Find each line below that contains the string "within" with the same capitalization, and copy every such line.

------

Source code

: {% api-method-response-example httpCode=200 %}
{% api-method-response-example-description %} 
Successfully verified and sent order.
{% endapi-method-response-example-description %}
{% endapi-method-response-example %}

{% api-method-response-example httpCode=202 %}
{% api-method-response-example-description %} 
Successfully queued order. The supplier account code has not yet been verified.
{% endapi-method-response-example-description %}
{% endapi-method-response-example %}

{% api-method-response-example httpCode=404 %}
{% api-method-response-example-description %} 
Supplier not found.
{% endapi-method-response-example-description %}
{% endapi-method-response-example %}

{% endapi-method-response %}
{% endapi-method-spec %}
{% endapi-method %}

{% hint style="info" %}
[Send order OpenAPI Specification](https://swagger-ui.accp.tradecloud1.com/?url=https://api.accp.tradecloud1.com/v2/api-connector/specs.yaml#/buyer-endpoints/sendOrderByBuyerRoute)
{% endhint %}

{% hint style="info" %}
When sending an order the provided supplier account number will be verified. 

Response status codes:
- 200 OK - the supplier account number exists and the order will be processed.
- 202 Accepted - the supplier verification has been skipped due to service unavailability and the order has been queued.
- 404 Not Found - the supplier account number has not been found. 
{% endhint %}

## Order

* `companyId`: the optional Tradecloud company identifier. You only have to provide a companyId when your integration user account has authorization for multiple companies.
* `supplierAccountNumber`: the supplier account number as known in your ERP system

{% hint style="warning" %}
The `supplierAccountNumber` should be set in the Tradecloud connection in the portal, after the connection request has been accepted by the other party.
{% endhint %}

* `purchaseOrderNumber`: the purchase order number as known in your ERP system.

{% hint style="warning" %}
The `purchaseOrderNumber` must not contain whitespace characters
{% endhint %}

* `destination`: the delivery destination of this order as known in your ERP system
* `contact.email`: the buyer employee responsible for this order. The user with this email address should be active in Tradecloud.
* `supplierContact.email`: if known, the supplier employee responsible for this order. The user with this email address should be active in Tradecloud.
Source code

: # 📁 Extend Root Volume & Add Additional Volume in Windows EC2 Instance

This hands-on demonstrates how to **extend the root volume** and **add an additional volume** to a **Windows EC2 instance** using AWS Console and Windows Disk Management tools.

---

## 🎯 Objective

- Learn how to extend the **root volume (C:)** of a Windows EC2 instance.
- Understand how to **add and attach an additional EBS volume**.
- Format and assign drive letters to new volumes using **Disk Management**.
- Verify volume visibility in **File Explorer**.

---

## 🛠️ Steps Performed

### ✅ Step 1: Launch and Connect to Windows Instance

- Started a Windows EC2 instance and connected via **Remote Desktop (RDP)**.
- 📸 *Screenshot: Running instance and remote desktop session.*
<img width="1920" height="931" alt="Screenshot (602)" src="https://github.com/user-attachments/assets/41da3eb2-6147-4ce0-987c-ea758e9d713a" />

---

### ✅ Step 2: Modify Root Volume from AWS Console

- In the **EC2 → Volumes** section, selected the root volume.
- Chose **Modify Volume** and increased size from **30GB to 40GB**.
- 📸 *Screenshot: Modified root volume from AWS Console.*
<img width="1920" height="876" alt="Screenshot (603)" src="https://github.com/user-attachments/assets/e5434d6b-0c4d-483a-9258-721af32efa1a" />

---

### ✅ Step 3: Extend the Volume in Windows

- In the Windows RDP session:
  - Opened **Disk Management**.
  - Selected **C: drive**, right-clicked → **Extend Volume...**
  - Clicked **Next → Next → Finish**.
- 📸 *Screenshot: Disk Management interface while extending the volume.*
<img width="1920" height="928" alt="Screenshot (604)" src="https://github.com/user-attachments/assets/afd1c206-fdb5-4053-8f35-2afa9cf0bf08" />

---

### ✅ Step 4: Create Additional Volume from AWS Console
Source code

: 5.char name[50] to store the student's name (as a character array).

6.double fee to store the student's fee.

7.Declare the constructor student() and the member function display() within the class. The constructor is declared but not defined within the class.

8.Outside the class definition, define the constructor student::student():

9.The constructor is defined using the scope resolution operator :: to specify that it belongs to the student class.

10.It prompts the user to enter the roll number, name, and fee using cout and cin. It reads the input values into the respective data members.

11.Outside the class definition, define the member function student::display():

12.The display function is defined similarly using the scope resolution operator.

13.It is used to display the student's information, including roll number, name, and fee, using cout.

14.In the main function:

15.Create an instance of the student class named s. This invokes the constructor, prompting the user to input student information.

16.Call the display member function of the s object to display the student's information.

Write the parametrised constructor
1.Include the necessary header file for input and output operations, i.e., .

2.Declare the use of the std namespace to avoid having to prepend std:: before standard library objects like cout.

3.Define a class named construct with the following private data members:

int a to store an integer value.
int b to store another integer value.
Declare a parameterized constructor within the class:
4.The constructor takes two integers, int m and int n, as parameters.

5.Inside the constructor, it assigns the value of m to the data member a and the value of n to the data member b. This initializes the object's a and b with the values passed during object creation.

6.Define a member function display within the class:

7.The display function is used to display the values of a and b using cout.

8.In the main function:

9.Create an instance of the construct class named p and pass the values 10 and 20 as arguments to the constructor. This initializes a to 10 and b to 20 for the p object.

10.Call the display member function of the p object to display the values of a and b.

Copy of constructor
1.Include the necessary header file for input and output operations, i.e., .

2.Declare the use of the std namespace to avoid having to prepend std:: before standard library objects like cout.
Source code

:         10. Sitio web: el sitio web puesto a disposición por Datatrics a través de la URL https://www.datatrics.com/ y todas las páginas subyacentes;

------

> [FINISHED TASK]
7.Declare the constructor student() and the member function display() within the class. The constructor is declared but not defined within the class.
Declare a parameterized constructor within the class:
6.Define a member function display within the class:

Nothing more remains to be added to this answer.